How is my digital identity changing and evolving through the exploration of my major project?  Through my personal apps, one of the biggest changes I’m finding in myself is the amount of time I’m spending accessing Social Media and the different levels of connection I’m feeling.  Using a twitter account and specifically seeking out content that relates to digital learning has made it so that in my downtime, instead of scrolling through Facebook, I am more likely to be clicking on a related news story or article that someone in our class has shared.  I’m also finding that I’m posting more to social media than I was before.  For a long time I was in the habit of simply lurking online not really feeling like I had much to say.  I’m trying to put myself out there more now in terms of Instagram photos, Snapchat, and Facebook but it’s still hard.

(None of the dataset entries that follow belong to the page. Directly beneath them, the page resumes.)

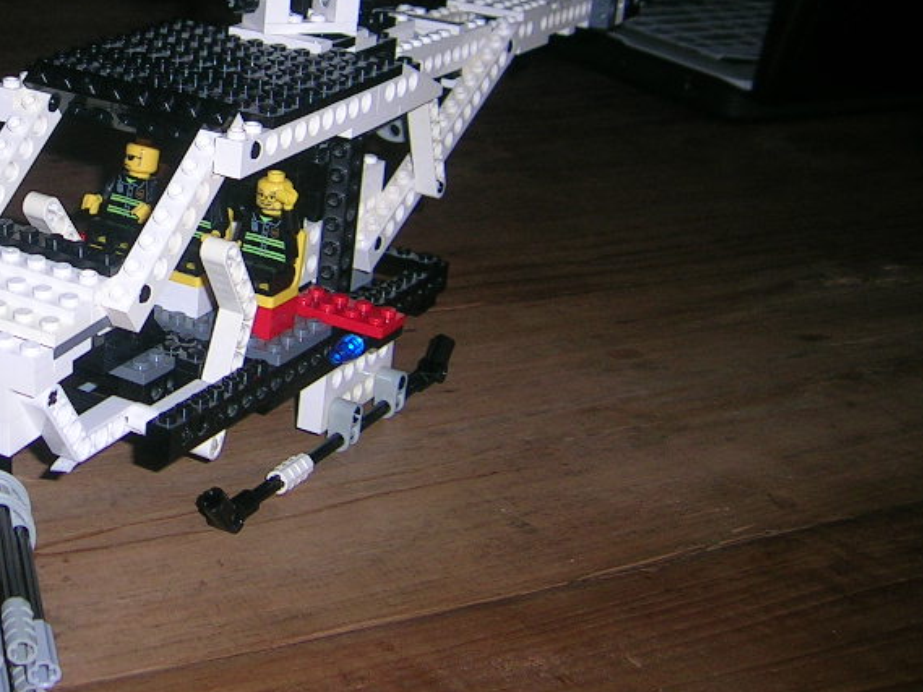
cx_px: 117
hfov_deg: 29.6
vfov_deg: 23.1
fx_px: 1680
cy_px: 190
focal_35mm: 63
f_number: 2.8
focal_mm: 5.4
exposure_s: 1/60.1
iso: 50
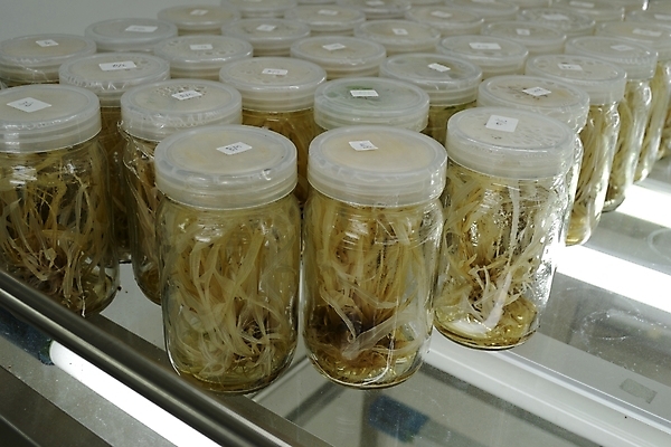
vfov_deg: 34.2
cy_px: 224
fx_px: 727
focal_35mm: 39
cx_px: 336
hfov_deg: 49.6
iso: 100
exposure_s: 1/30
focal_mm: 26
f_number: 8
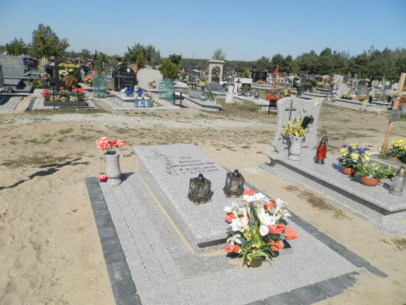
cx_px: 203
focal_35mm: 25
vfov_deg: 54.9
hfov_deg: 69.4
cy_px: 152
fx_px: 293
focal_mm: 4.5
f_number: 8.7
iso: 80
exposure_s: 1/200
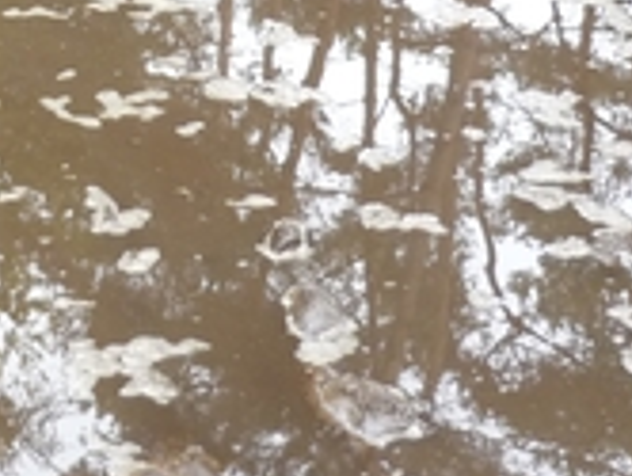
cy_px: -171
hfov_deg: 16.0
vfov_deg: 12.1
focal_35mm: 119
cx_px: -95
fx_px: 2176
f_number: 2.8
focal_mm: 5.5
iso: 160
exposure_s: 1/30
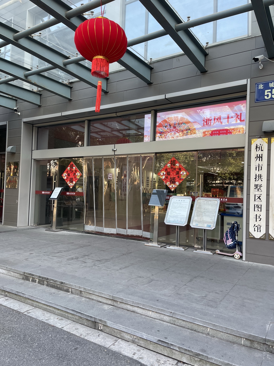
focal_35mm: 25
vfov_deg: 69.4
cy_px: 183
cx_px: 137
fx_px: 264
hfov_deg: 54.9
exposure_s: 1/121
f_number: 1.6
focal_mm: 5.1
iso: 40
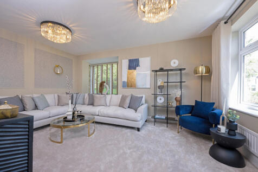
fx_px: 100
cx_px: 129
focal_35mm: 14
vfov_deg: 81.2
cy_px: 86
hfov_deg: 104.3
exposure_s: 1/15
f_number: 11
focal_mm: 14
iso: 320
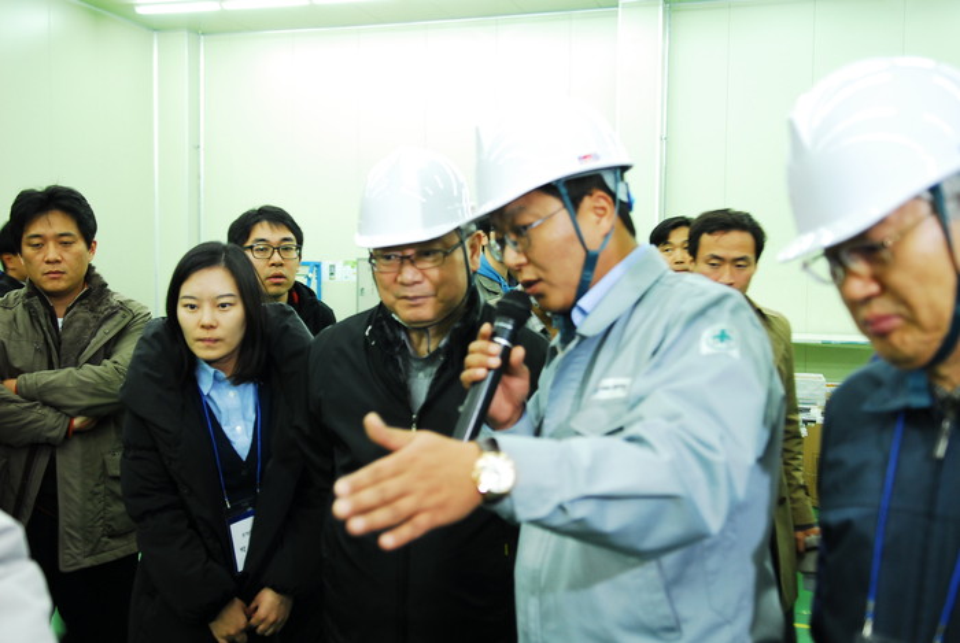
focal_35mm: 39
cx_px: 480
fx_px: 1042
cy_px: 322
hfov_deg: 49.5
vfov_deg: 34.3
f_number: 2.8
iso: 400
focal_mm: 26
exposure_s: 1/40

On the website Digital Citizenship, Mike Ribble discusses nine elements of digital citizenship: digital access, digital commerce, digital communication, digital literacy, digital etiquette, digital law, digital rights and responsibilities, digital health and wellness, and digital security.  In terms of which of the nine elements my personal social media journey is teaching me, digital communication and digital literacy stand out as key.  I’m really starting to shift my focus away from technology being a way to turn out towards it being a way to tune in.  Every morning, our staff who arrives early all gather in the staff room to read the paper together and talk about what’s going on in the world.  The other day, instead of reading the paper, I was on my phone and one of my colleagues made a  comment about how I was “so technologically addicted” just like the kids.  Instead of reading comics in the paper, I was reading our classroom twitter feed and learning more about digital learning and the different challenges we face as educators.

The article What Kind of Citizen? – Joel Westheimer talks about the three types of citizens education produces: personally responsible citizens, participatory citizens, and justice-orientated citizens.   I feel that throughout my undergraduate degrees, the idea of limiting our online presence and the idea that everything we post will be used against us was constantly talked about.  As a result, I’ve fallen into posting very little controversial content online.  My graduate studies, particularly this class, is causing me to re-evaluate this.  At this point, I am barely a personally responsible citizen I am more of a ghost.  I’ve been working hard to push myself into becoming a participatory citizen with the hopes of moving into justice-orientated as my comfort level increases.

One of the apps I’ve been exploring with professionally is Google Hangouts.  I created a class google hangout group as well as established links with my students’ google accounts.  My hope for this is to combat times when we need to communicate and either they or I are not there.  I’ve used it a few times already to reach out to students when I know they are going through a hard time and they aren’t at school.  So far the results have been overwhelmingly positive.  Creating a classroom hangout was one of the stepping stones I’ve used to begin speaking to my students about digital citizenship. I’ve found that even informal conversations have prompted good results as the idea of being a positive digital citizen is not one that students really want to argue with, they would like to aspire to even if they sometimes don’t know how.

In The Secret Social Media Life of Teenagers, Ana Homayoun talks about how teens can get “caught in a “all-about-the-likes” loop and I’ve definitely felt this play out in my classroom from time to time.  Though Homayoun speaks to teens fear of getting caught, she also talks about how many secretive features are being placed on different social media accounts which makes it harder for parents and teachers to monitor.  These sorts of ideas are one of the reasons it is so important to model and teach our students how to be good digital citizens and ultimately hold them accountable for their own actions.

The three areas of the nine elements that I’ve been addressing through the use of google hangouts are digital access, digital communication, and digital etiquette.  In my classroom, every student has their own desktop computer so establishing a google hangout community was relatively simple and easy to ensure that everyone has equal access within the classroom.  One of the reasons I love this idea is because it is a way of communicating that builds upon the google tools we have already been using in class so it integrates fairly well.  Another thing I love is it begins to deal with digital access and digital communication.  All of my students have some sort of handheld device (usually a phone) but they often don’t have minutes to call the school if they are absent or need a ride (our school offers pickups to students when we can as they live spread out all across the city).  This way they can communicate with me anytime they have access to wireless internet.  And as teenagers, are they ever good at scoping out places with free Wi-Fi.

cogsLastly, the other app I’m exploring professionally is the use of Google Classroom with my classmate (and sister) Jocelyn Carr.  I currently have a google site, having progressed in the past through a classroom wiki site.  I feel like my google site is ok but in my desire to push for increased technological literacy I really wanted to learn about and explore this platform that it seems everyone is talking about and using in mainstream schools.  Another appeal for me is something that we talked about in class about copyright and how modeling proper digital etiquette, even if we don’t expressly talk about it, models its importance for our student.  On my current site, I pulled pictures and content from wherever, not really giving it much thought because it is a closed site.  I’m regretting that choice now as I never really stopped to think about what not citing my materials shows my students when it comes time to do their own work.  This is something I’m starting from fresh on the Google Classroom platform and slowly working to update on my Google Site as well.